━━ SOURCE DATA ━━

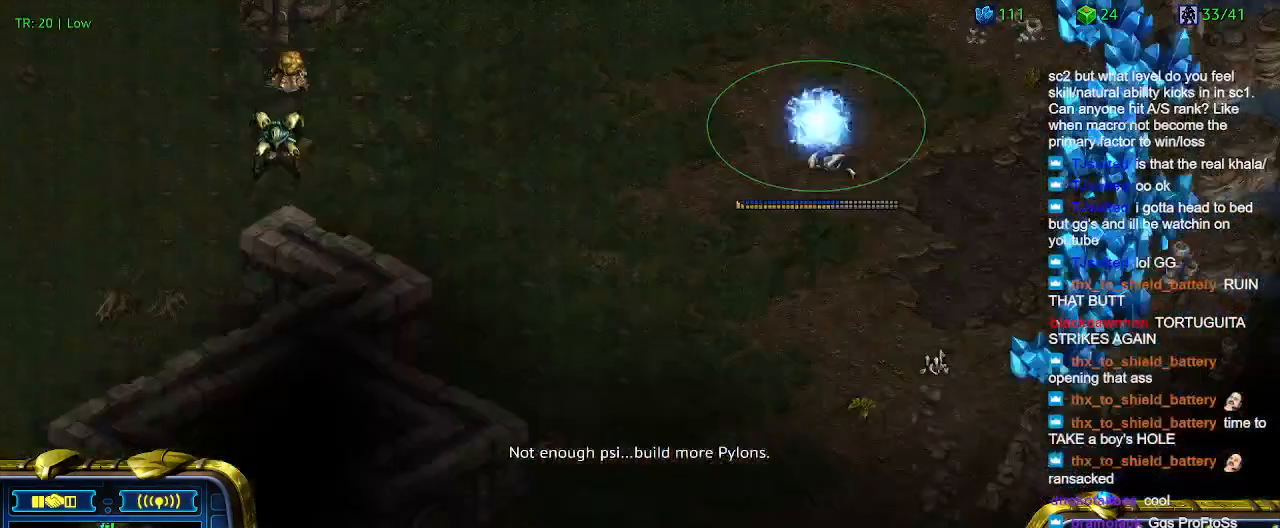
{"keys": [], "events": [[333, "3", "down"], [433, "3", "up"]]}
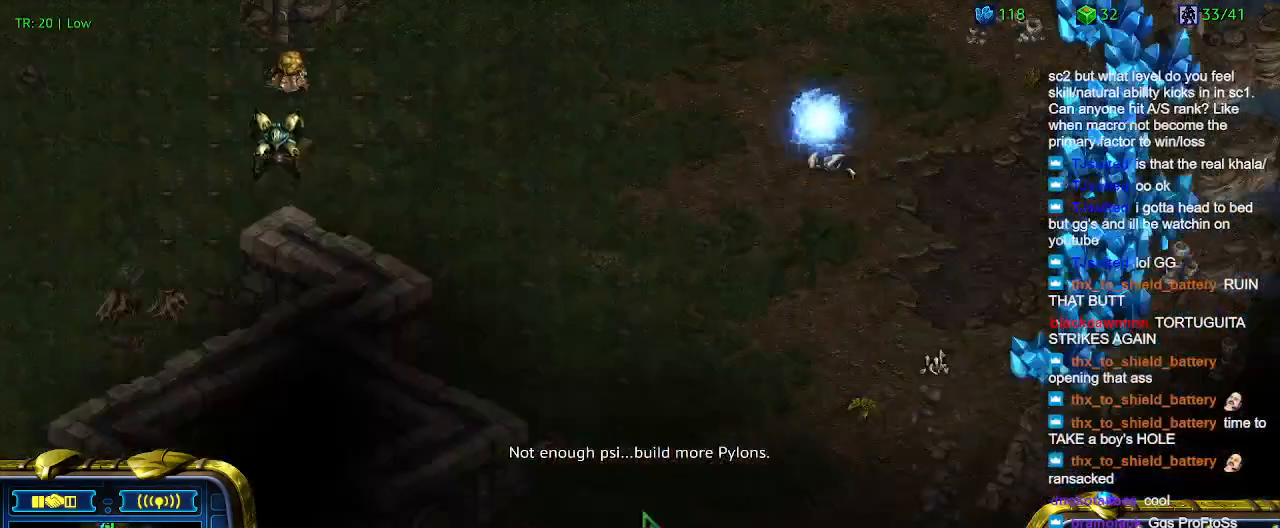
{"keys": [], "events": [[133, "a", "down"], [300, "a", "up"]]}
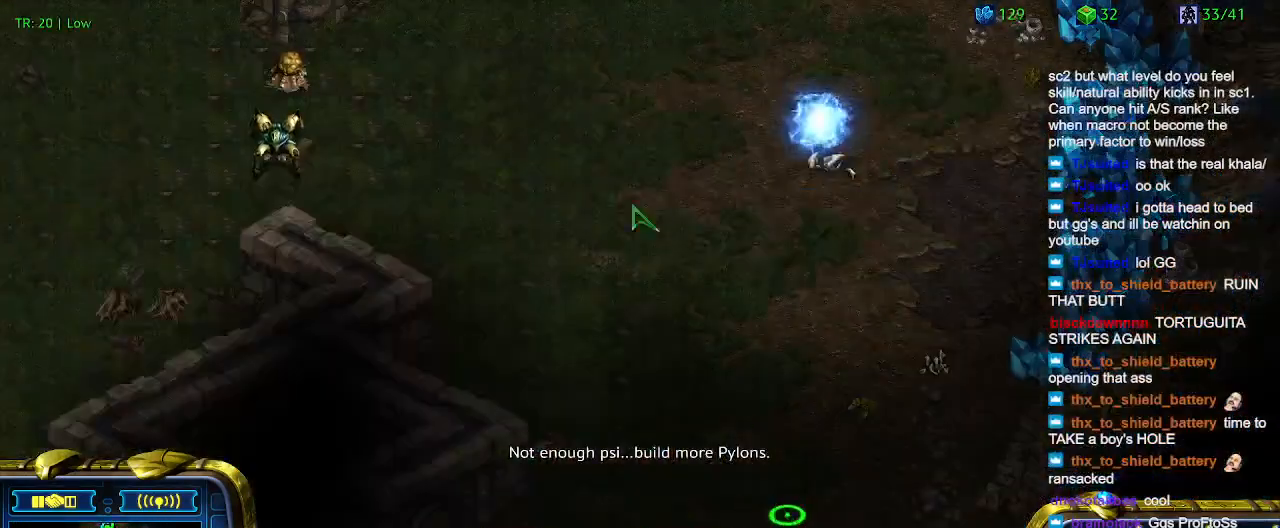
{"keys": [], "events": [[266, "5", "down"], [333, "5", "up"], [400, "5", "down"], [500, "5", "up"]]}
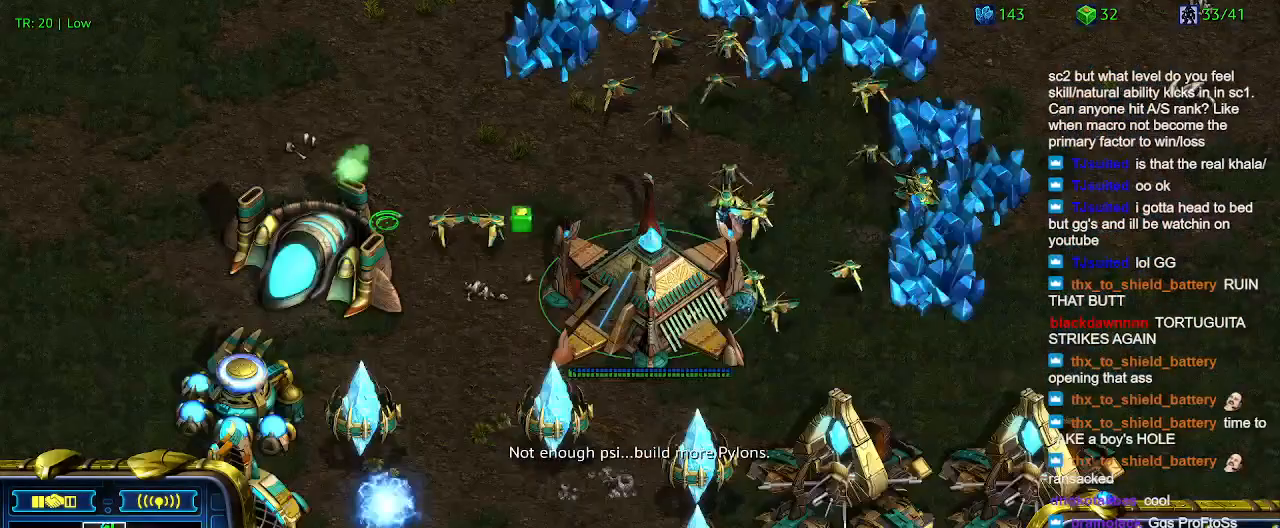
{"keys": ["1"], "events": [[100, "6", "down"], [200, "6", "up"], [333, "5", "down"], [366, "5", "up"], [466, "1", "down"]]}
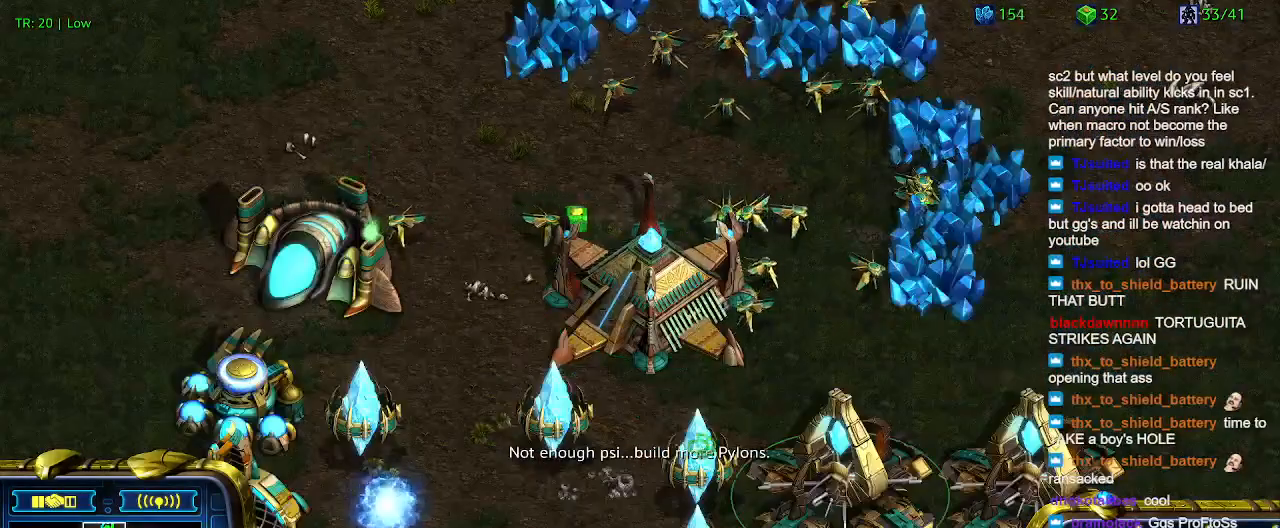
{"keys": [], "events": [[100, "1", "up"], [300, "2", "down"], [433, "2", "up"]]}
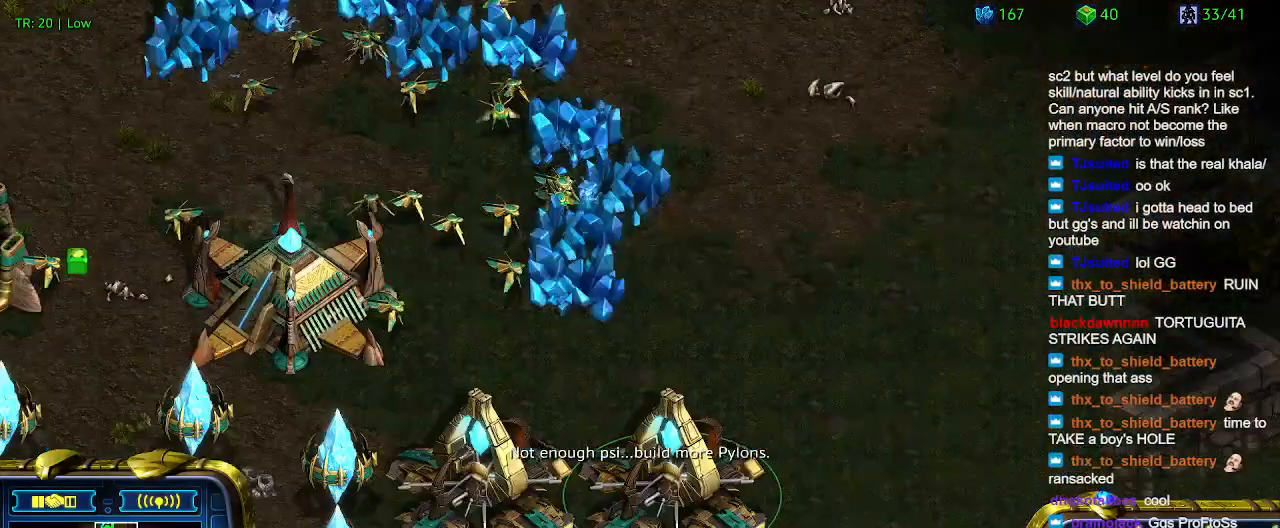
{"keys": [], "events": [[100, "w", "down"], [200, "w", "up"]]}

━━━

**PROBLEM**
Take every entry and repeat it verbatim, minus the pictures.

**FINISHED EXERCISE**
{"keys": [], "events": [[333, "3", "down"], [433, "3", "up"]]}
{"keys": [], "events": [[133, "a", "down"], [300, "a", "up"]]}
{"keys": [], "events": [[266, "5", "down"], [333, "5", "up"], [400, "5", "down"], [500, "5", "up"]]}
{"keys": ["1"], "events": [[100, "6", "down"], [200, "6", "up"], [333, "5", "down"], [366, "5", "up"], [466, "1", "down"]]}
{"keys": [], "events": [[100, "1", "up"], [300, "2", "down"], [433, "2", "up"]]}
{"keys": [], "events": [[100, "w", "down"], [200, "w", "up"]]}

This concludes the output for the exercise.